*** Document segment ***

Rubbish. What’s it worth to you?

While the world outside is  covered with fluffy, white & slippery stuff, indoors we’re getting ready for the spring and summer craft fairs.  It’s awesome.  While the world outside is frozen, we can just hunker down by the fire, throw on some Disney films and get busy making stuff.  (The kids are responsible for the choice of film, but I’m on board because every now and again they just randomly burst into song without realizing.) But once we have a pile of cool stuff to sell, we arrive at the crafter’s dilemma:  How much do we sell this stuff for?  We apply a number of different approaches to answer the question.

Creator’s pride: “It’s so pretty!  It’s the prettiest thing I’ve ever made.  One million pounds?.”

Logical:  “Well, if we take the cost of supplies, then break down how long it took to make it…”

Mates Rates:  “She’s our friend.  We like her.  How about one pound?”

More Logic:  “Don’t forget packaging costs, We need to buy boxes and bubble wrap.

Insecure:   “If it’s too expensive nobody will buy it –They’ll go to the pound shop instead.”

Artistic Integrity:  “We are way cooler than the pound shop.  These are like, limited editions. Fifty Pounds?”

Practical: “We just need to get it sold.  My husband’s gonna kill me if I don’t get this stuff out of his garage!”

Still insecure:  “It’s made from rubbish.  You know, the stuff people throw out because they don’t want it?”

*** The data ***

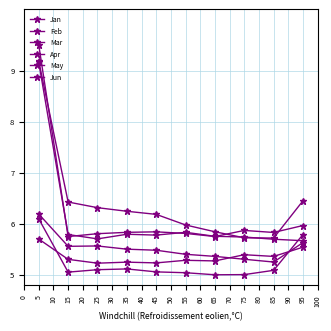

Does the chart have visible grid lines?

Yes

***

_What this exercise asks_
A – Return the part of the craft-pricing post starting with "While the world outside is  covered" and going on through "answer the question.".
B – Shorten the paragraph of the craft-pricing post that begins "While the world outside is covered" while keeping its main facts.
C – Continue the craft-pricing post from the point where it stops.

_Per-task answers_
A –
While the world outside is  covered with fluffy, white & slippery stuff, indoors we’re getting ready for the spring and summer craft fairs.  It’s awesome.  While the world outside is frozen, we can just hunker down by the fire, throw on some Disney films and get busy making stuff.  (The kids are responsible for the choice of film, but I’m on board because every now and again they just randomly burst into song without realizing.) But once we have a pile of cool stuff to sell, we arrive at the crafter’s dilemma:  How much do we sell this stuff for?  We apply a number of different approaches to answer the question.

B – With snow and ice outside, the family stays in by the fire to make goods for the spring and summer craft fairs, watching Disney films the kids pick. The writer is happy with those films because the kids sometimes burst into song without realizing. Once they have plenty to sell, they face the crafter's dilemma of how to price it, and they try several approaches to settle it.

C –
Hungry:  “How much do nachos cost?  That’s how much we should charge. Plus an extra pound so we can buy a drink.”

This debate can rage on for hours without a conclusion in sight.  Apart from sorting out the tax returns, it’s the hardest part of our job. We just aren’t impartial.  Where a customer sees an end product, we see a whole windy afternoon spent picking up discarded ringpulls along the road, or a week spent mastering a new skill.

So, to avoid fisticuffs, we have to seek outside opinions.  This is where you come in.

We need feedback to help us decide how to price up our stock before we can sell it.  So we’re going to post photos and descriptions of our favourite upcycled items, and you get to tell us in the comments what you think they should cost.  Undiscovered masterpiece or garage sale fodder?  You decide!  And, if you’re a crafty so-and-so and have a particular system or handy tips for pricing up your stuff, we’d love to hear from you!

As you’re commenting furiously below,  we’ll putting sample items up for auction.  Although you can usually find our stuff on Etsy and DaWanda, this time we’ll be listing the items on ebay to get an idea of what the wider public thinks about them too.  All proceeds will go to the group’s “We want to eat at Nando’s fund”.  We’ll link to the auctions, so if anything takes your fancy you’ll have a chance to get your hands on it too!  So, without too much more rambling…

Item 1:  Bicycle Chain Ring Wall Clock

This clock was made by combining an 8.5 inch bicycle ring and recycled packaging materials with a new clock movement, for an end result that’s both functional and funky!  The clock runs on a single AA battery and has a hanger fitted on the back.  Because it’s made from used and upcycled materials, the finished clock may well have a few dents, scratches or imperfections–these are intended as part of the design.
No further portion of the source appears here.